Things to do =
(a) According to the project description, how many manuscripts did the Catalogue include as of July 2019?
(b) Retype the section of the project description starting at "There is considerable" and ending at "period of time.".
>> Begin Article
Byzantine prayer books (euchologia) contain—in addition to the major liturgies of the eucharist and sacraments— a vast number of ‘occasional prayers’ pronounced by the clergy for various occasions that address the concerns of all levels of society, regardless of social and economic status. Yet, they have gone largely unexplored as a source for daily life and social history.
The Vienna Euchologia Project (VEP) takes a two-pronged approach that employs a combination of focused thematic research with Grundlagenforschung. Several individual research projects exemplify the potential of this source material, while also establishing methodological approaches: prayers connected to historical events; the manuscript transmission of euchologia as a reflection of regional communities; the formation of organized lay piety; the history of education within an ecclesiastical framework; the experience of women in pregnancy and childbirth.
To put these thematic investigations on a firm foundation of evidence, the Project is working on a census of relevant manuscripts, which will serve as the basis for a database of prayers in prayer books in manuscript form. Both the manuscript catalogue and the database are designed to facilitate potential future research in other areas as well, such as liturgical studies.
Euchologia are extant in Greek manuscripts beginning with the late eighth century and well into the post-Byzantine period. In the early 15th century, it was estimated that 2,000 copies of the Divine Liturgy were in circulation, but to what degree this applied to the euchologia is unknown. The exact number of extant manuscript witnesses also remains to be established. The sacramental liturgies they contain have been studied by theologians and historians of the liturgy, often on the basis of individual manuscripts. But euchologia also contain a large number of short prayers for specific occasions (hence: occasional prayers) pronounced by priests, on concerns as diverse and various as miscarriage, purifying wells, cheese-making, fishing, grape harvesting, church building or a child’s first day at school.
There is considerable variation between the manuscripts in the content, concern, and sequence of the occasional prayers. Moreover, several different prayer texts may address the same concrete concern, either scattered across different manuscripts or even within the same manuscript. At the same time, the same prayer may be reused for completely different concerns by simply changing its title or making minor modifications to the prayer text.
Unlocking the potential of the small prayers in the euchologia as a source of information for daily life and social history must begin with the manuscripts and requires a systematic, step-by-step effort of a research team over an extended period of time.
Aims of the Project
The Census of Manuscripts aims to list all extant euchologia and other relevant manuscripts, such as nomokanones, that contain occasional prayers. It is based on published materials augmented by manuscript study, either in the original or in reproductions. As of July 2019, the Catalogue includes more than 1000 manuscripts. This list is continually expanded with the aim of creating a geographical and chronological matrix upon which the euchologia of unknown provenance and date, and their prayers, can be grafted.
>> End Article
>> Begin Data excerpt
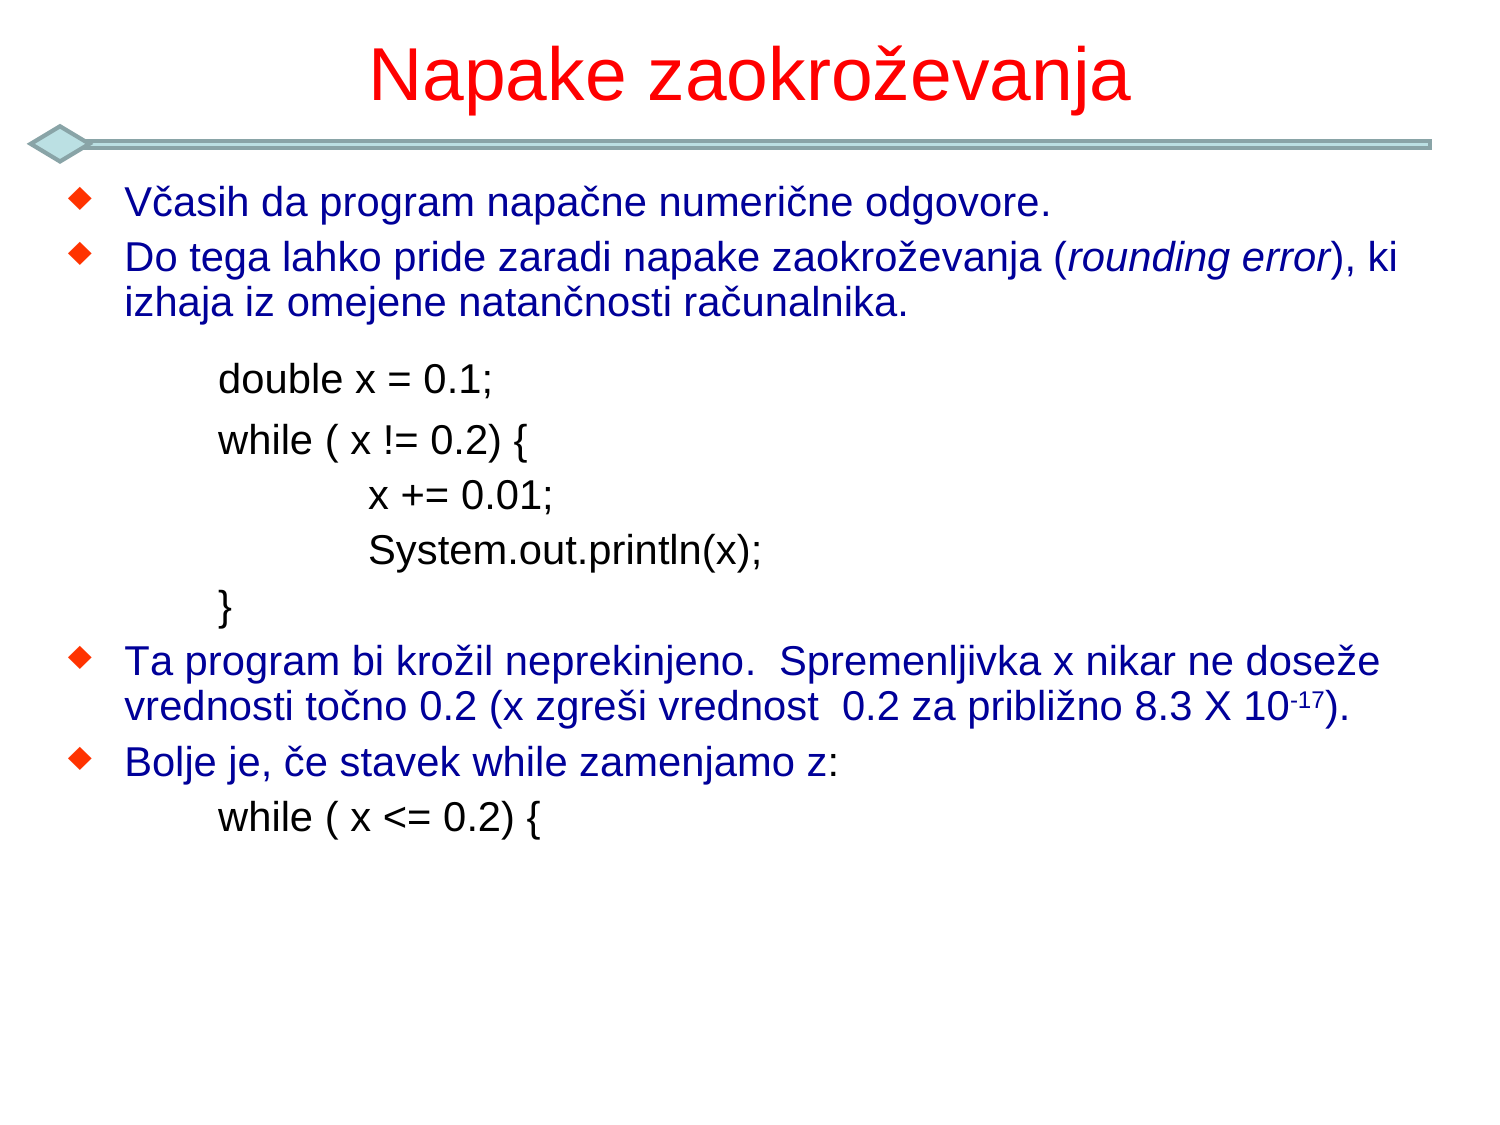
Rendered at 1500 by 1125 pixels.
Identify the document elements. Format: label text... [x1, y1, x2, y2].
>> End Data excerpt
Results of the exercise =
(a) More than 1000 manuscripts.

(b)
There is considerable variation between the manuscripts in the content, concern, and sequence of the occasional prayers. Moreover, several different prayer texts may address the same concrete concern, either scattered across different manuscripts or even within the same manuscript. At the same time, the same prayer may be reused for completely different concerns by simply changing its title or making minor modifications to the prayer text.
Unlocking the potential of the small prayers in the euchologia as a source of information for daily life and social history must begin with the manuscripts and requires a systematic, step-by-step effort of a research team over an extended period of time.